If you don't have the budget to invest in those things, what can you optimize? How can you evolve some of the critical skills needed to start challenging the status quo? It is difficult to change behaviours and mindsets, not necessarily just skills. Still, the challenge comes in finding individuals who really can put themselves in the shoes of the person they're speaking to.
We also need individuals who are curious because there's always a different way of doing something. We know change is constant, and the HR function needs to embrace change and ambiguity, people willing to learn, bring the outside in, and ask, why are we doing this? Sometimes that individual doesn't come from a traditional HR background -they might come from customer services or contact centres.
What about the differences between the HR business partners and the Shared Services? We have heard about the strategic HRBP for years, and many are. Still, we should be rebranding the role as a people consultant- consulting on the people plan, the required solutions, and then getting others to help deliver that—the workforce plan, talent and succession planning, managing organizational transitions and people insights. Not too many are needed - everything else could either be delivered by specialists (COE) or shared service teams. They should become people experience and solutions experts since you have strategic business partners already. A shared service leader will want to break down some of the silos with the legacy specialist teams or COE; They deliver outstanding solutions, but they tend to act in silos and might not have things as quickly as required to meet the business needs then.
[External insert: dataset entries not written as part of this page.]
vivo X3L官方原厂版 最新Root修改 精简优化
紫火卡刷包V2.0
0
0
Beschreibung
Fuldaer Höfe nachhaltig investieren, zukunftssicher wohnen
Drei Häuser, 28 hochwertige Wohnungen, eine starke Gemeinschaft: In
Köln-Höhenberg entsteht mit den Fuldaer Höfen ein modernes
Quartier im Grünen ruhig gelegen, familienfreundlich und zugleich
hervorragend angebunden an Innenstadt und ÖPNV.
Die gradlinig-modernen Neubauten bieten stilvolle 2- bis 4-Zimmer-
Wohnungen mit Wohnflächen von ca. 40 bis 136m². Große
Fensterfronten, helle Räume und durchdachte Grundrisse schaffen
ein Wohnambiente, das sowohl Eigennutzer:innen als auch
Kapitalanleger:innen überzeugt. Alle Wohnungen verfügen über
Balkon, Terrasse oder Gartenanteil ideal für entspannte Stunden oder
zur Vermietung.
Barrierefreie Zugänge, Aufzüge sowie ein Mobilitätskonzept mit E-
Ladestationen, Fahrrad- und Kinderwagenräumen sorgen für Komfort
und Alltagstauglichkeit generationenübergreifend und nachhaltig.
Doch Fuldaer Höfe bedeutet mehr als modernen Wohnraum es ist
If you evolve the role of shared services, they can drive the people to experience because they are the day-to-day face of transactions.
In some organizations, talent acquisition teams sit within a shared service function because they're starting to break down those silos
Any shared function has to be cost-effective – it is a given expectation. But with new expectations come new metrics. Nearly 70% of organizations said they did have a formal performance dashboard and KPIs (quality, time to hire, call abandonment rate, payroll accuracy). Just under half of the organizations had employee experience measures, plus their operational effectiveness measures. Many organizations will use the net promoter score.
With the pandemics, shared services teams had to rethink some of the processes, for example, that they might be supporting around onboarding. It's a complex process to get everyone to come together around.
Some organizations picked out onboarding as an example of a "make or break" from a shared service side and HR as a function overall. Those that have done it well (flipping everything to virtual and changing some of the processes in onboarding) have found that what made it successful is that everyone came together across functions. This highlights that employee experience is not just the remit of HR – every part of an organization impacts someone's experience and onboarding.
The perception of shared services changed because of the number of things those teams have been dealing with – technology, remote work, etc.
Ultimately, a successful shared service must be based upon understanding human intervention. You can digitize, but when someone is in need, all they want to do is speak to someone. From a cost-effective side, you can't have high touch for everything; but being clear on where those critical moments for that human interaction are and making things feel personal, but equally not personalizing them to the nth degree.
This is an opportunity to understand what is it that makes the difference— it's probably only a handful of things, and if we get them right, the world is your oyster
It will be a balance of personalization through innovative technologies to figure out what to do and solve problems faster, and personalization in the sense of speaking to a person who can solve your issues.